Give every line from the start of the material through the line containing "Состоит на вооружении", both included, as a JSON list of strings with one string per line and blank lines omitted.

> _Entries provided_:
━━━━━━
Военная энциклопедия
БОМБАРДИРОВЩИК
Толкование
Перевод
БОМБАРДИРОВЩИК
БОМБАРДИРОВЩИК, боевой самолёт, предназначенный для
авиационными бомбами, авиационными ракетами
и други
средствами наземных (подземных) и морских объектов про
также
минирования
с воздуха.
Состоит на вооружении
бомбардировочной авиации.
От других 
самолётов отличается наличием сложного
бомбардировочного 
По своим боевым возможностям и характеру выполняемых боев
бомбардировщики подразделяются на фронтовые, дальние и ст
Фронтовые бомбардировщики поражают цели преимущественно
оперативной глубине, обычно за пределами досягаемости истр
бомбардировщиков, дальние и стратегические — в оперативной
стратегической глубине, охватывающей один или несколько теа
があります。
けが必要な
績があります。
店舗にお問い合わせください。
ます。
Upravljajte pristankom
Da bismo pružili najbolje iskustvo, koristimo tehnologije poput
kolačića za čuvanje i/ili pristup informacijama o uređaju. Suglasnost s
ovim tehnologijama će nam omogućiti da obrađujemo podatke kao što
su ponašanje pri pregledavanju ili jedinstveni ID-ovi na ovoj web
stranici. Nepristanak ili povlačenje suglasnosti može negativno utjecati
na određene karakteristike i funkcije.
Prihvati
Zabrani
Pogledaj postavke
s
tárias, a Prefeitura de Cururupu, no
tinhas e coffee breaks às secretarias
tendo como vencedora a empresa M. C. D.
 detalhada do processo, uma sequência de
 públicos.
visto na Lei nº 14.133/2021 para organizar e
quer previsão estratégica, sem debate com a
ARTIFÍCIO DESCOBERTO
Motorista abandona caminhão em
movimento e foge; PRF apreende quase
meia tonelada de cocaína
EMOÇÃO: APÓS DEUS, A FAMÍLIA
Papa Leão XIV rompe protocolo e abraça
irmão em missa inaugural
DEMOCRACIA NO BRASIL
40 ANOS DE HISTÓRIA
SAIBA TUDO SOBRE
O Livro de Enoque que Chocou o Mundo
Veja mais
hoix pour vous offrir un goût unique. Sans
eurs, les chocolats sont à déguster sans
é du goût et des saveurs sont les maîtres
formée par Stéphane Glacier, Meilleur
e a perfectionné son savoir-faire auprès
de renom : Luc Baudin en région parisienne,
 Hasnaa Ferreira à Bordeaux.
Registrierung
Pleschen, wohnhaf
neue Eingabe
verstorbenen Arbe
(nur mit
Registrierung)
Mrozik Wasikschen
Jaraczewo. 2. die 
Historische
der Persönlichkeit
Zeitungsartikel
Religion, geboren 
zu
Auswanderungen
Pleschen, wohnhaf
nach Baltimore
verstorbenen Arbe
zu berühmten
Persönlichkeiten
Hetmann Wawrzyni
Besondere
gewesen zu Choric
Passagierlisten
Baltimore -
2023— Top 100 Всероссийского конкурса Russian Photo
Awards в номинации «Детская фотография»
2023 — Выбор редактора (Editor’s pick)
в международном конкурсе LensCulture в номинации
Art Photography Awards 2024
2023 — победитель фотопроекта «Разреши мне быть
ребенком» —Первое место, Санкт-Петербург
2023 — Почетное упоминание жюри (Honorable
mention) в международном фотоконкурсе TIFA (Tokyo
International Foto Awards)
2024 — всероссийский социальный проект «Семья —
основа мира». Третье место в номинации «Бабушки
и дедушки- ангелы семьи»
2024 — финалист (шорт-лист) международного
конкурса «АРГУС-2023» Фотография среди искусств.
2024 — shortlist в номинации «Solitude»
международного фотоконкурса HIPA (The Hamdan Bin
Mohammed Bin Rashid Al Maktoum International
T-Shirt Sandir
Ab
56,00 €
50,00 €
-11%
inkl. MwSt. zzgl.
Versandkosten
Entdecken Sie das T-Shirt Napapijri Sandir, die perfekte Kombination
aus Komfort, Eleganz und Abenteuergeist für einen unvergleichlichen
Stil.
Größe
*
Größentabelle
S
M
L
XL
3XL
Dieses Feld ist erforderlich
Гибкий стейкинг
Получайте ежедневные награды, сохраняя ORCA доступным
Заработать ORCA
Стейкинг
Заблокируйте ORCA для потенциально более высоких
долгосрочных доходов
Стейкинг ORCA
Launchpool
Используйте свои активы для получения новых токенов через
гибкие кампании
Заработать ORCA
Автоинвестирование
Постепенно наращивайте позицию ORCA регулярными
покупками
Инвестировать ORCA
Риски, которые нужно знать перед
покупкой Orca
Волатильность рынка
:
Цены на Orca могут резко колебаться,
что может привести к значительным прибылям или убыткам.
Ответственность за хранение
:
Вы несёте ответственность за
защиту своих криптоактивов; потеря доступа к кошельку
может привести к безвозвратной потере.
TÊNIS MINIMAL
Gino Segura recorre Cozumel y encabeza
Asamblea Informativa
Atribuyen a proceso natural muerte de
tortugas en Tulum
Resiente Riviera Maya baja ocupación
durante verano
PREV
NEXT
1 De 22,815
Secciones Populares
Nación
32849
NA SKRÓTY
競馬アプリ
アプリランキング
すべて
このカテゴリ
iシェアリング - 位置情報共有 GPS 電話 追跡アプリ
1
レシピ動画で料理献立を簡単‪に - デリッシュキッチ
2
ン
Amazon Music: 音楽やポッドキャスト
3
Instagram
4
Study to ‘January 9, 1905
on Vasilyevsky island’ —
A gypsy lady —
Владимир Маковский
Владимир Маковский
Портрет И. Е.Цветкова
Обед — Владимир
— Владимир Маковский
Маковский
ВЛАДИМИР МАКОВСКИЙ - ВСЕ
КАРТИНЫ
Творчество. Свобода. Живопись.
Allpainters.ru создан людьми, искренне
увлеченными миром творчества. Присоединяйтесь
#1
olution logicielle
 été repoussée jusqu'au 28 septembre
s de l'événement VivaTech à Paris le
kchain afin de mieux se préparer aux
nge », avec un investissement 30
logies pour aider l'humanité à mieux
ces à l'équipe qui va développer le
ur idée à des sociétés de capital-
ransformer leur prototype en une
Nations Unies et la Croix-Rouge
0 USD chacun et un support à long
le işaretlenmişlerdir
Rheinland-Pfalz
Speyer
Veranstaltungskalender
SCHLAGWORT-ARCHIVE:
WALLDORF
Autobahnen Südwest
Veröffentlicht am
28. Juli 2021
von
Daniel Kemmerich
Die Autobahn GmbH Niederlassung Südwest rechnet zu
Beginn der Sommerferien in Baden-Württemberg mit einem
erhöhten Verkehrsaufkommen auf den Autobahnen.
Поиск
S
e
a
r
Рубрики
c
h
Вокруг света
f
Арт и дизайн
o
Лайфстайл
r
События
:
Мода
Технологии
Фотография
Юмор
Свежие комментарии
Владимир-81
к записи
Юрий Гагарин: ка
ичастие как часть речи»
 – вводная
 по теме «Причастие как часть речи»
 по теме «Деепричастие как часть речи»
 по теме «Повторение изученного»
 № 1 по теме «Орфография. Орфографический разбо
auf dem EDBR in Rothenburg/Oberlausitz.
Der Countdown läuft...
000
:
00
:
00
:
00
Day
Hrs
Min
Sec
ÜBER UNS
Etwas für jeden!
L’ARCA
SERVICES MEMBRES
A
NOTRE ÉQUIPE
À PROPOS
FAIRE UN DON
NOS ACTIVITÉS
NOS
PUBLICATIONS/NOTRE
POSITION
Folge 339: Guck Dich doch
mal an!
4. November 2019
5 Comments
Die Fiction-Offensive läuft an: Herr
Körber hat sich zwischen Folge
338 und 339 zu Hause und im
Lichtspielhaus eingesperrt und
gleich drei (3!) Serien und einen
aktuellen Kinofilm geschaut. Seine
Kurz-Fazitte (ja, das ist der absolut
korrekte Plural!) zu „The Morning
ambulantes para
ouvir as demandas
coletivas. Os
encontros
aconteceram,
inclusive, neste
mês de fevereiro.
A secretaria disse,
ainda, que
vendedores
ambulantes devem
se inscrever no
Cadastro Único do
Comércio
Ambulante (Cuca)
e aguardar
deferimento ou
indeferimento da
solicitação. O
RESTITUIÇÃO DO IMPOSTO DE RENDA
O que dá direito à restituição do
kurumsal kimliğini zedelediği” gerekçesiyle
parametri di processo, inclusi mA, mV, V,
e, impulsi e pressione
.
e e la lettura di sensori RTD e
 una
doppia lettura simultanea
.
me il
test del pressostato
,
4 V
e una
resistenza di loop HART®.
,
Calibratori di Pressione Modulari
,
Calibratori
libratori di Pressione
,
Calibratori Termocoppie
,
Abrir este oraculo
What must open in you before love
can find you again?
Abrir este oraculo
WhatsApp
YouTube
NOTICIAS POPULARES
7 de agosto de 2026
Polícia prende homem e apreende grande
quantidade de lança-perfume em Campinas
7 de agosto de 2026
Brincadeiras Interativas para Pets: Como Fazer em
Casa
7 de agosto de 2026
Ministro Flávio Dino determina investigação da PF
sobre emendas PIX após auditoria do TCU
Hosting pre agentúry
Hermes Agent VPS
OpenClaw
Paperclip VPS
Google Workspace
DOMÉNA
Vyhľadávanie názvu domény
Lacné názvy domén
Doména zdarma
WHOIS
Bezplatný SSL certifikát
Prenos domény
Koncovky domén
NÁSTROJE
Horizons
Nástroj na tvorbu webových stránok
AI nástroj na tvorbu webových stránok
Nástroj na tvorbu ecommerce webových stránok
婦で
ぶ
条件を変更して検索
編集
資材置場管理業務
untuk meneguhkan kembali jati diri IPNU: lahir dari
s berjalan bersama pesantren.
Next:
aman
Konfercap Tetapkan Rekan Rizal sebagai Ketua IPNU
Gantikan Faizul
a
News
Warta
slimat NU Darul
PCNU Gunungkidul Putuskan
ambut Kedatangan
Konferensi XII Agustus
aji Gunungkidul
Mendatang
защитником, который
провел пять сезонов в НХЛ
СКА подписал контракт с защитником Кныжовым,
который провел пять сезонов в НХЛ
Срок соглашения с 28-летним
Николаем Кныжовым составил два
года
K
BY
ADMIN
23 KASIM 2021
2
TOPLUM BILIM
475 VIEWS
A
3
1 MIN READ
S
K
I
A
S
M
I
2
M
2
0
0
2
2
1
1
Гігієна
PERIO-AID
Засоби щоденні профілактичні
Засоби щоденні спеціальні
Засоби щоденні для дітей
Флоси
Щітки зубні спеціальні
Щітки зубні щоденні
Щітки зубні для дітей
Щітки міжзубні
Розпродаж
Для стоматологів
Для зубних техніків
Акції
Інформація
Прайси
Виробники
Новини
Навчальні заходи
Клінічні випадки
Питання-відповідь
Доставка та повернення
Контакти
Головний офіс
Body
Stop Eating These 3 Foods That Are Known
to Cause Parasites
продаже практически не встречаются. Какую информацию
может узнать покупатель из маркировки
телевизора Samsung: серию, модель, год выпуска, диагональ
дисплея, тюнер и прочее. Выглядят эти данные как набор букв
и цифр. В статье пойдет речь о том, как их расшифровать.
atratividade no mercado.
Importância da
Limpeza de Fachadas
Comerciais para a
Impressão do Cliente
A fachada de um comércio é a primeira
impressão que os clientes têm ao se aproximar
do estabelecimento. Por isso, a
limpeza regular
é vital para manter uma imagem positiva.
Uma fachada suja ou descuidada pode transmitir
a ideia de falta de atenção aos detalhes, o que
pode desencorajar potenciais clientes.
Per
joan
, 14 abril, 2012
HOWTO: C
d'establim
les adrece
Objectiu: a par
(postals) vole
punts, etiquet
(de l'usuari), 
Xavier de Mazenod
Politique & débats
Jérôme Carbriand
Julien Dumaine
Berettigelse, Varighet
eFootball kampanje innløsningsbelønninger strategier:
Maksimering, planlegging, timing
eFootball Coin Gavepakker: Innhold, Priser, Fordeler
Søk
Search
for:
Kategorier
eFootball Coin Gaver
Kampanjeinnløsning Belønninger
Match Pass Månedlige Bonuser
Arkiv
━━━━━━
> _Answer to the exercise_:
[
  "Военная энциклопедия",
  "БОМБАРДИРОВЩИК",
  "Толкование",
  "Перевод",
  "БОМБАРДИРОВЩИК",
  "БОМБАРДИРОВЩИК, боевой самолёт, предназначенный для",
  "авиационными бомбами, авиационными ракетами",
  "и други",
  "средствами наземных (подземных) и морских объектов про",
  "также",
  "минирования",
  "с воздуха.",
  "Состоит на вооружении"
]